Why Greek default looms
I have used the metaphor before of Greece and Germany being a feuding married couple, not really wanting a divorce but so unable ever to understand the other's point of view that terminal rupture remains a significant probability.
So for the Greek prime minister, Alexis Tsipras, it must have been personally humiliating to send his "please-send-cash-soon" letter to Angela Merkel, the German chancellor (the letter has been obtained by the FT).
He complains that there is no sign, in the conduct of eurozone officials working on the new financial rescue plan, of wanting to make the promised new start in the fraught relationship.
Mr Tsipras accuses them of trying to hold the country to a reform and reconstruction programme that his Syriza government has rejected, and which he thought had been dropped, too, by eurozone leaders.
Which broadly points to the biggest flaw in the entente reached in February between Greece and eurozone - namely that the agreement they approved disguised a continuing and profound emotional and ideological gulf.

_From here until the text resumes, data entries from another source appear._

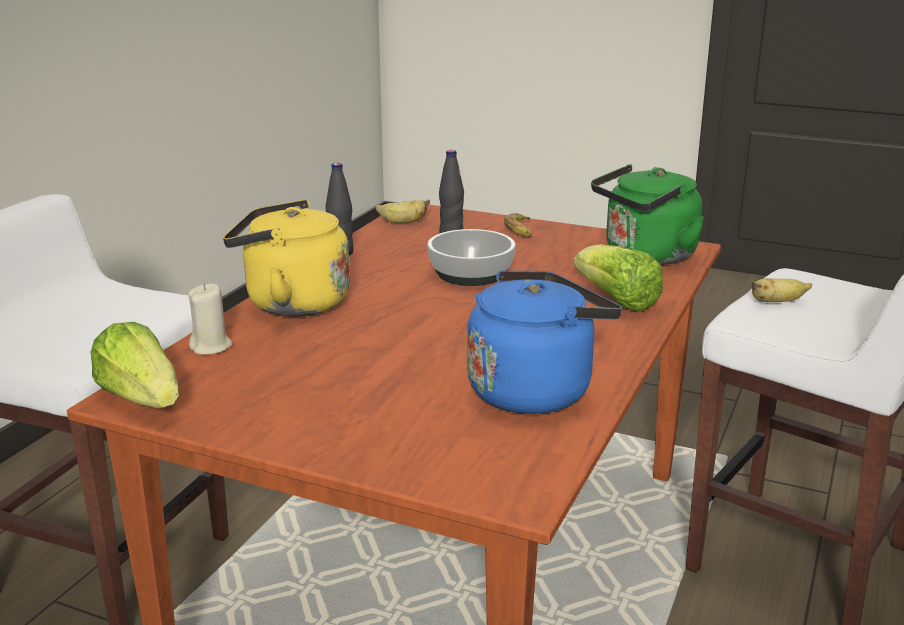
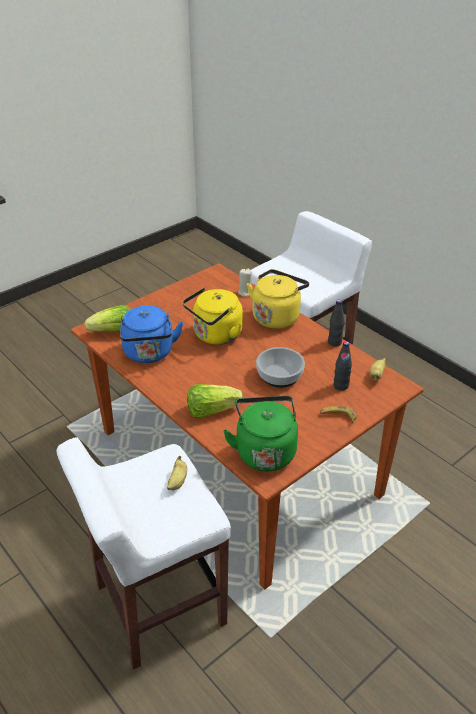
camera: 115 degrees right, 15 degrees up
(142, 398) = (214, 275): lettuce -> lettuce (114, 331)
(406, 341) = (215, 336): none -> yellow kettle

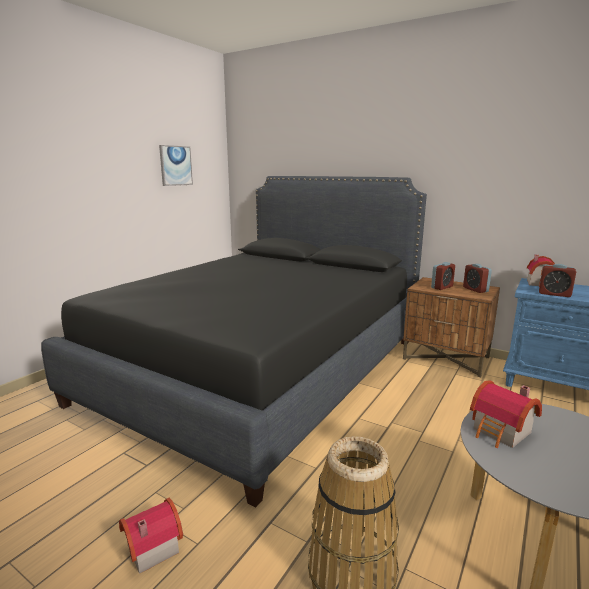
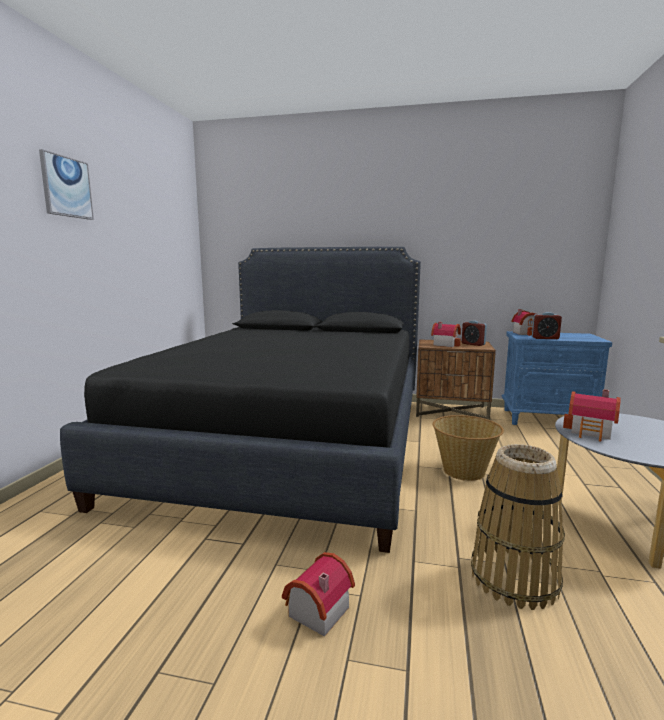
camera: 20 degrees left, 5 degrees down
(175, 165) = (156, 233): picture -> picture (66, 187)
(402, 433) = (464, 471): none -> basket
(442, 287) = (445, 344): alarm clock -> toy house

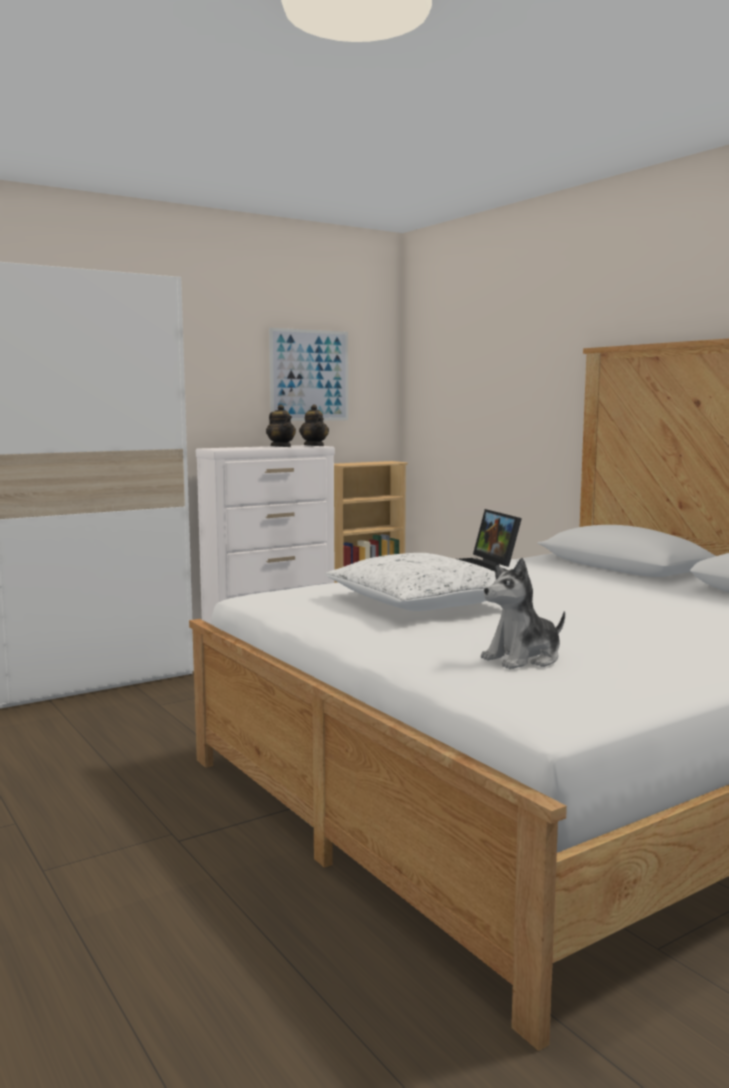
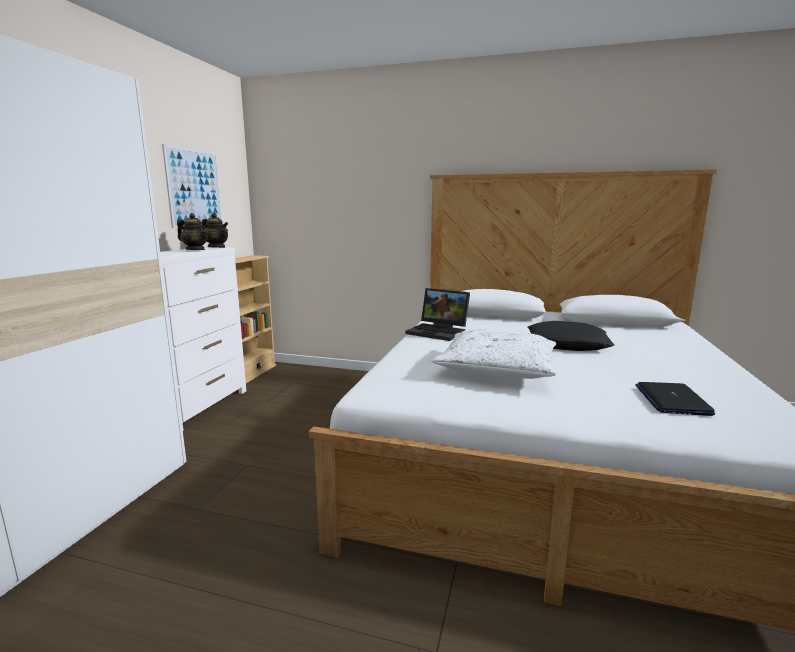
camera: 40 degrees left, 5 degrees up
(523, 658) = (671, 400): plush toy -> laptop
(600, 604) = (566, 344): none -> black pillow

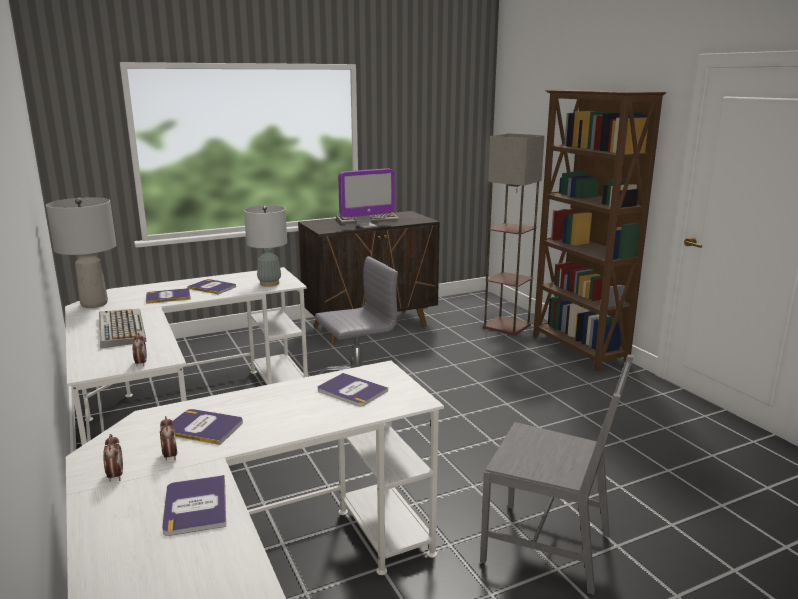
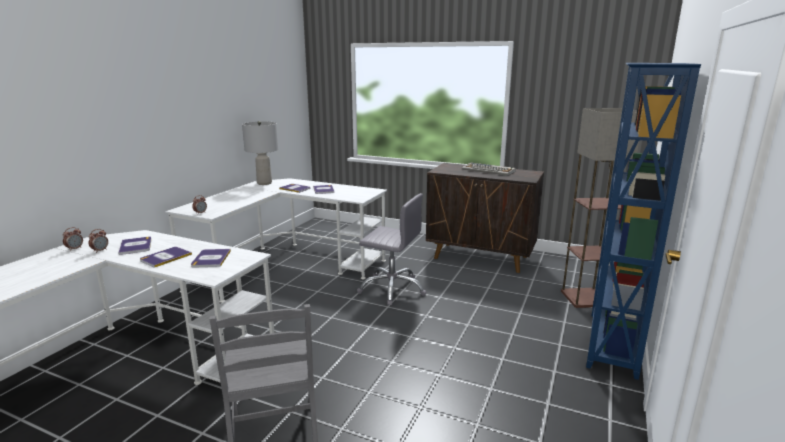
camera: 50 degrees right, 0 degrees up
(121, 329) = (239, 196): keyboard -> none
(195, 506) = (51, 270): book -> book (165, 257)
(269, 283) = (351, 195): grey table lamp -> none
(367, 226) = (473, 174): monitor -> none
(578, 349) = (611, 344): brown bookcase -> blue bookcase

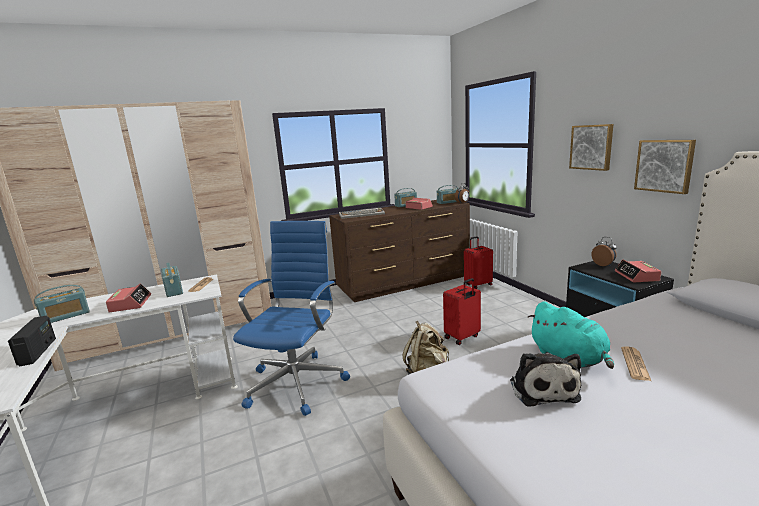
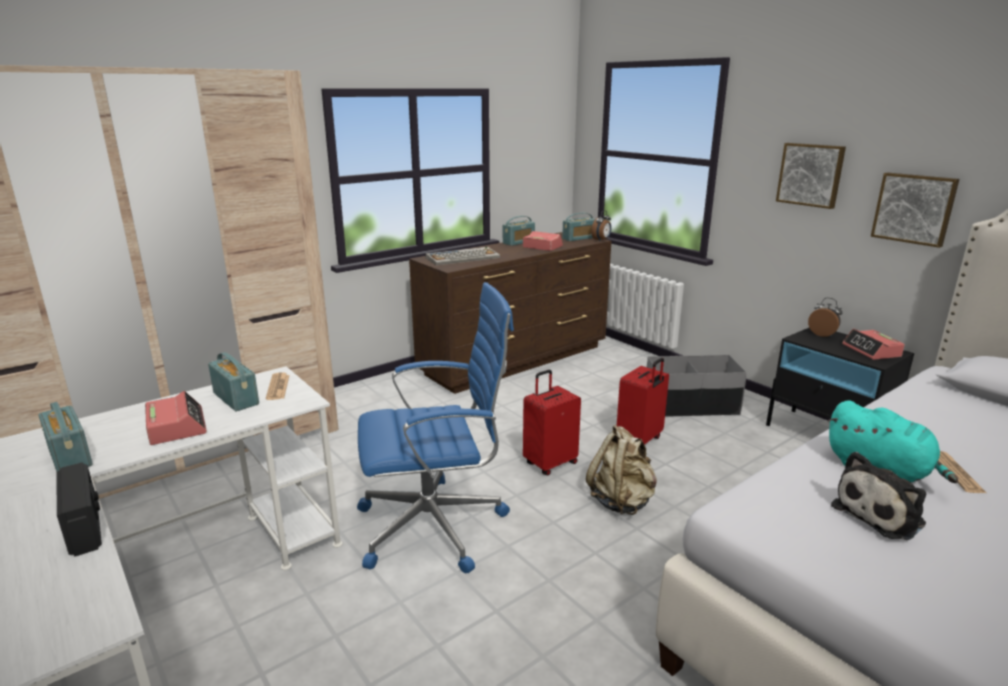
camera: 15 degrees left, 5 degrees up
(66, 316) = (70, 457): radio -> radio turned 105 degrees clockwise
(298, 381) = (436, 525): blue office chair -> blue office chair turned 75 degrees clockwise
(478, 285) = (622, 359): red suitcase -> red suitcase (550, 463)
(512, 317) = (691, 406): none -> grey storage box
(542, 388) = (881, 514): plush toy -> plush toy turned 75 degrees clockwise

Both sides in essence want the other to admit they were wrong in the past and have turned over a new leaf: neither shows the inclination to do that.
The clearest manifestation of mutual misunderstanding being a long way off was last week's blog by the finance minister, Yanis Varoufakis.
He makes a point that is both true and incendiary (in the present circumstances): namely that the eurozone's and IMF's original 240bn euro bailout was, in practice, a bailout of the feckless banks and investors who had lent to Greece, rather than of Greece itself.
This from Mr Varoufakis's blog says it all about why the current negotiations between the Greek government and its eurozone creditors are going so badly:
"I opposed the 2010 and 2012 'bailout' loans from German and other European taxpayers because:
- the new loans represented not a bailout for Greece but a cynical transfer of losses from the books of the private banks to the weak shoulders of the weakest of Greek citizens. (How many of Europe's taxpayers, who footed these loans, know that more than 90% of the €240 billion borrowed by Greece went to financial institutions, not to the Greek state or its citizens?)
- it was obvious that, at a time Greece could not repay its existing loans, the austerity conditions for giving Greece the new loans would crush Greek nominal incomes, making our debt even less sustainable
- the 'bailout' burden would, sooner or later, weigh down German and other European taxpayers once the weaker Greeks buckled under their mountainous debts (as moneyed Greeks had already shifted their deposits to Frankfurt, London etc.)
- misleading peoples and Parliaments by presenting a bank bailout as an act of 'solidarity to Greece' would turn Germans against Greeks, Greeks against Germans and, eventually, Europe against itself."
There is a high probability, most economists would say, of history vindicating Mr Varoufakis's critique: the punishment of Greek people for the feckless borrowing of their government and the feckless lending of German banks has surely gone well beyond what is necessary to instruct Greece in the merits of fiscal rectitude.
But whether it is altogether wise and diplomatic to tell the Germans they were selfish and wrong, at this juncture, is moot.
There is no sign of the two sides forgiving each other and moving on.
Which brings us to probably the most important part of Mr Tsipras's letter - which confirms that the refusal of the European Central Bank to lift constraints on its funding for Greek banks and on their ability to provide short term loans to Athens means he is about to run out of money.
Unless the ECB lightens up and takes Greek banks off the leash, or the eurozone accelerates plans to provide additional loans, it will become impossible for Athens "to service its debt obligations".
Mr Tsipras makes it clear that if presented with a choice between failing to pay international creditors, including the IMF, and paying them but not Greek public servants, he will choose the first category of default.
Which would not be the same as leaving the eurozone, but Grexit would not be more than half a hop away - because default on the sovereign debts would represent abject failure of attempts to revive the Greek economy from inside the currency union.